FOR IMMEDIATE RELEASE
July 8, 2012
Fire season has started in Washington State
Fire risk rises significantly as cold-wet spring turns to hot summer
OLYMPIA – Despite the cold and wet start to summer, the Washington State Department of Natural Resources (DNR) is warning that hot, dry weather and threat of thunderstorms have brought on Washington’s fire season. In 2011, 90 percent of fires were human-caused.
Much of eastern Washington is experiencing hot, dry weather conditions and is under a Red Flag Warning. Abundant lightning is expected late this afternoon in both western and eastern Washington, continuing through Monday evening. Increased lighting risk mixed with dry fuels can lead to multiple fire starts and catastrophic wildfire.
DNR fire crews are prepared and ready to respond to reported fires. Helicopters are available and engine crews have been pre-positioned for quick response. DNR’s goal and focus is on keeping fires less than ten acres, which greatly reduces the risk and cost of large uncontrolled fires.
Fires currently burning
- Navarre Fire (Wenatchee-Okanogan Forest): 675 acres. Weather conditions continue to be hot and dry with predictions for temperatures to reach triple digits this afternoon. Motorists traveling on US Highway 97A need to use caution as aircraft dip water from the Columbia River. DNR is asking people to not park along the highway or impede firefighting apparatus working in the area.
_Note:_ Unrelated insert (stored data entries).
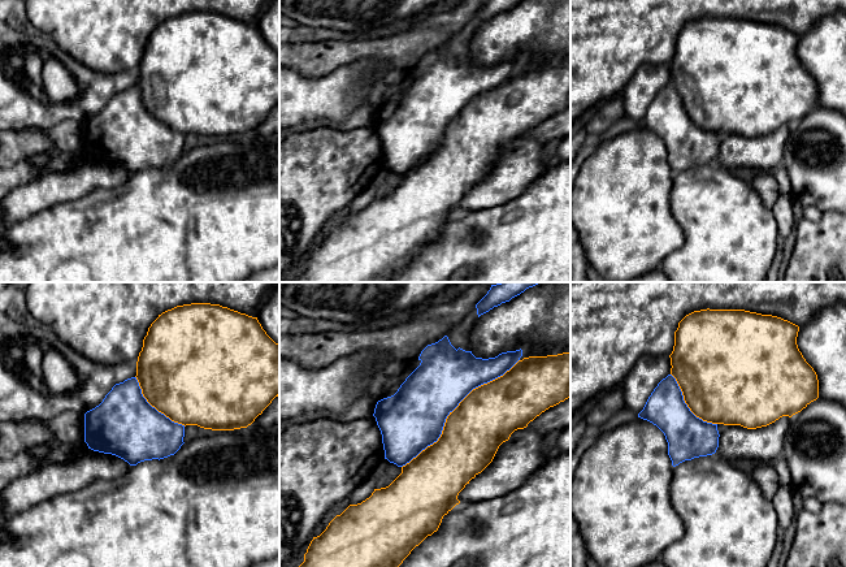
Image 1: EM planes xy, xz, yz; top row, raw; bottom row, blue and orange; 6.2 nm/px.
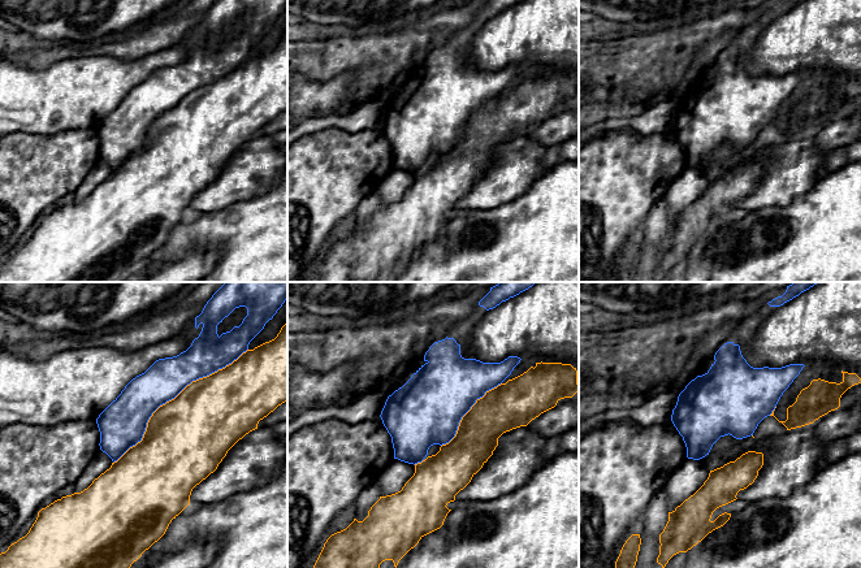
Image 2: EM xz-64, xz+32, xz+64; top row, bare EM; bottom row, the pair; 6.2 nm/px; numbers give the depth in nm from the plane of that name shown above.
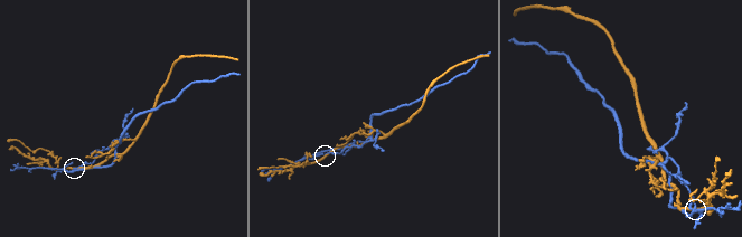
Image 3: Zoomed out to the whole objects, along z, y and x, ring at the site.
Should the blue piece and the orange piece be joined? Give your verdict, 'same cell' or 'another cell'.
another cell

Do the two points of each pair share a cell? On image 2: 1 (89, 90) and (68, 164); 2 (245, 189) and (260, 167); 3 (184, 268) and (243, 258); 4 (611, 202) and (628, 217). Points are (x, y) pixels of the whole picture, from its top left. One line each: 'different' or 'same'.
1: different
2: same
3: different
4: same

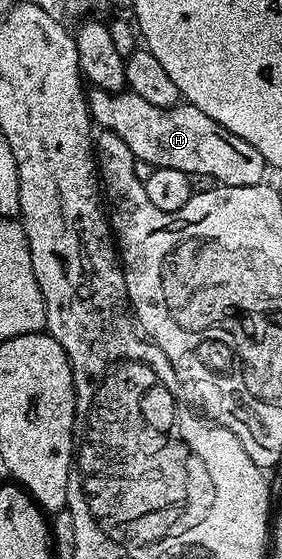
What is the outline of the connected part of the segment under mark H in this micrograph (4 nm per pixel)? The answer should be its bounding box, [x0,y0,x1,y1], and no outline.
[86,88,265,187]

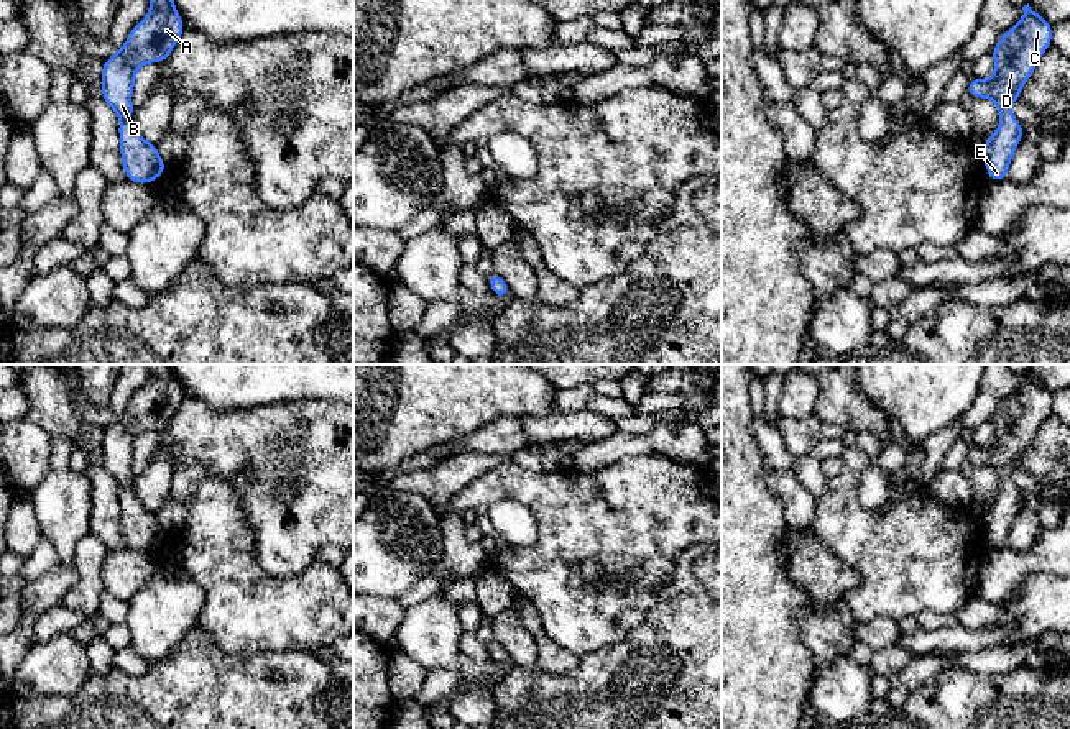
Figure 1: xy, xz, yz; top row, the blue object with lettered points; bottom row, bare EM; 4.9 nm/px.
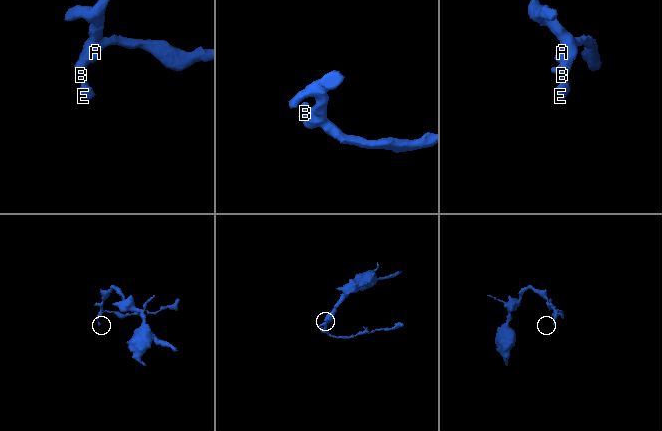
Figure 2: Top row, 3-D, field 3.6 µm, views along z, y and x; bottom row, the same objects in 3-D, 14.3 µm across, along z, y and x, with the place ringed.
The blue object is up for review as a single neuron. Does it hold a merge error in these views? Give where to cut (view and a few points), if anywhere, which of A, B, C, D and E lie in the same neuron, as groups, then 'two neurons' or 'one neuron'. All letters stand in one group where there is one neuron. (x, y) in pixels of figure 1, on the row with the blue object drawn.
cut none; groups A B C D E; one neuron

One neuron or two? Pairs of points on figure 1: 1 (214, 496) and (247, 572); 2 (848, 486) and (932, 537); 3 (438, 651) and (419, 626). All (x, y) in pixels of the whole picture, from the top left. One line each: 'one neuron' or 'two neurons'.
1: one neuron
2: one neuron
3: one neuron

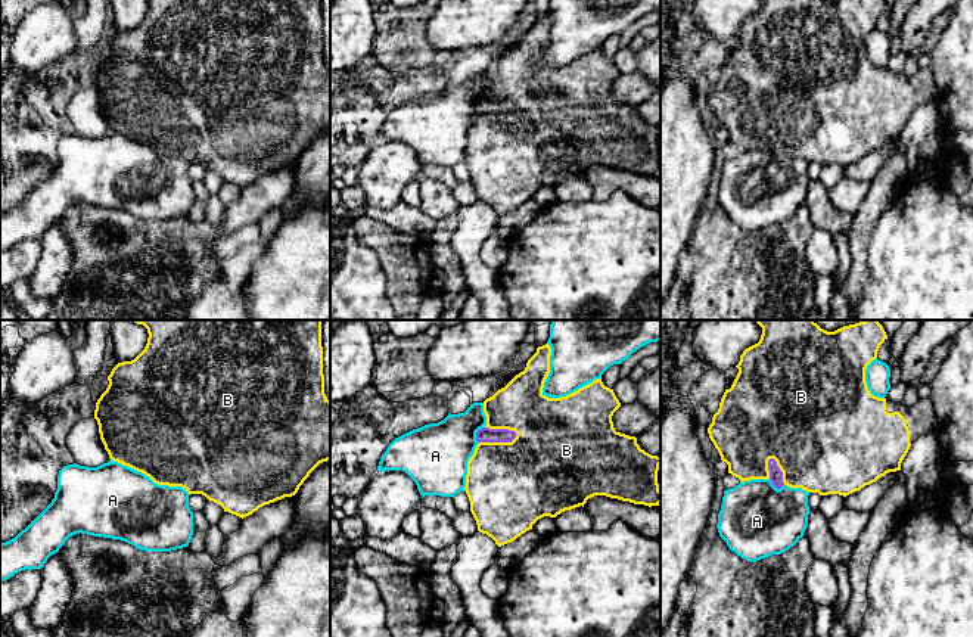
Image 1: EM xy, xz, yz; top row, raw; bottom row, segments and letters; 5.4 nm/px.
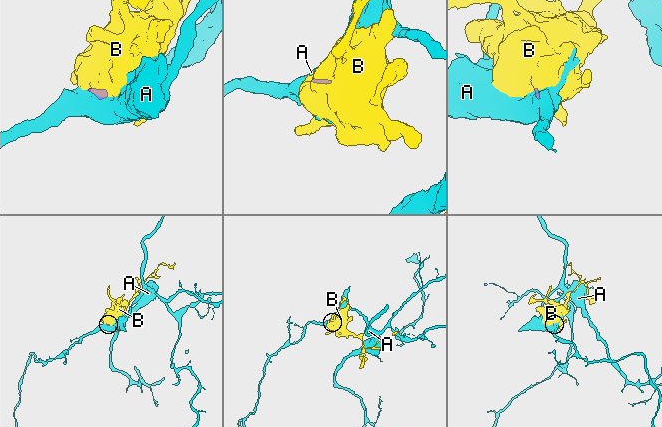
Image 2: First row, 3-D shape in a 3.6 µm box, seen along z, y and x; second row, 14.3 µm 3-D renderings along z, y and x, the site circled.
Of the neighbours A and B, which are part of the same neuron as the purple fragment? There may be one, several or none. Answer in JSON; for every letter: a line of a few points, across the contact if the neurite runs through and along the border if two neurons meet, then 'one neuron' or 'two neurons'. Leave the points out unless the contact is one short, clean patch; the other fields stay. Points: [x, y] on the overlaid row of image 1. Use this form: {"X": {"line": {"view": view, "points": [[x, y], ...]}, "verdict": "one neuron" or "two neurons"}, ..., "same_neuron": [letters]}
{"A": {"line": {"view": "xz", "points": [[484, 426], [476, 432], [478, 443]]}, "verdict": "two neurons"}, "B": {"line": {"view": "xz", "points": [[485, 434], [499, 441], [510, 453], [510, 485]]}, "verdict": "one neuron"}, "same_neuron": ["B"]}

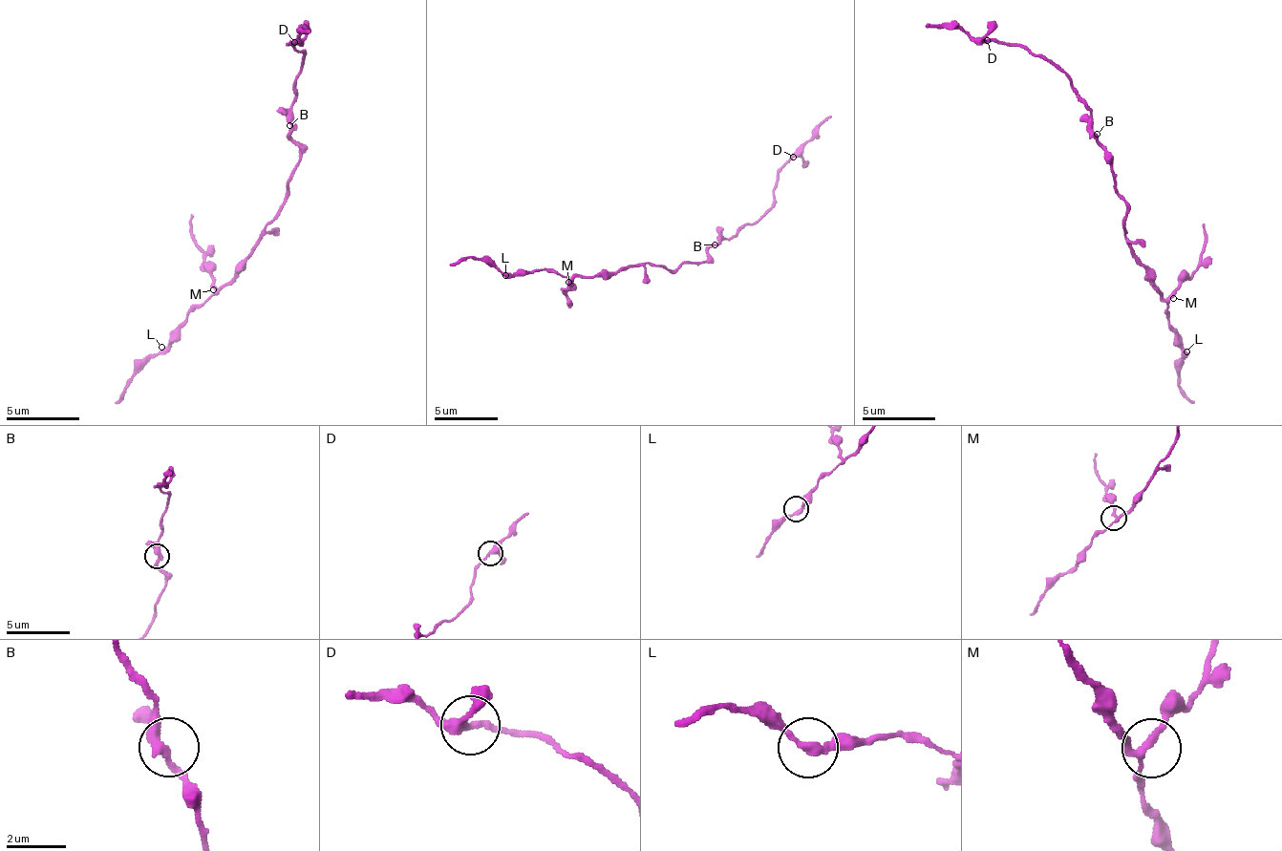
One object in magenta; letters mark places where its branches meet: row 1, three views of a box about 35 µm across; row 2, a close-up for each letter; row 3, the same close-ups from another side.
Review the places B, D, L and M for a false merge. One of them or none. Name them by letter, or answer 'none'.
none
- Uptanum Fire (Wenas Wildlife Area): 225 acres, grass and sage brush, 90 percent contained. On Saturday, one firefighter was transported to a local hospital to be treated for heat exhaustion. The firefighter was treated and released.
Get updates online
Resources of fire-related information include:
DNR statewide burn ban
In an effort to reduce preventable wildfires, DNR issued a statewide burn ban covering all DNR-protected lands, effective July 1, 2012, through September 30, 2012. The ban includes all forestlands in Washington except for federal lands. During the ban, designated campgrounds may allow campfires in approved fire pits. DNR or the campground management may put additional restrictions in place, including a ban on campfires, depending on weather conditions.
DNR’s wildfire mission
Administered by Commissioner of Public Lands Peter Goldmark, DNR is responsible for preventing and fighting wildfires on 12.7 million acres of private, state and tribal-owned forestlands. DNR is the state's largest on-call fire department, with over 1,000 employees trained and available to be dispatched to fires as needed. During fire season, this includes over 700 DNR employees who have other permanent jobs with the agency and about 400 seasonal employees hired for firefighting duties. Additionally, Department of Corrections’ adult offenders and Department of Social and Health Services-Juvenile Rehabilitation Administration juvenile offenders participate in the DNR Correctional Camps Program. DNR also participates in Washington's coordinated interagency approach to firefighting.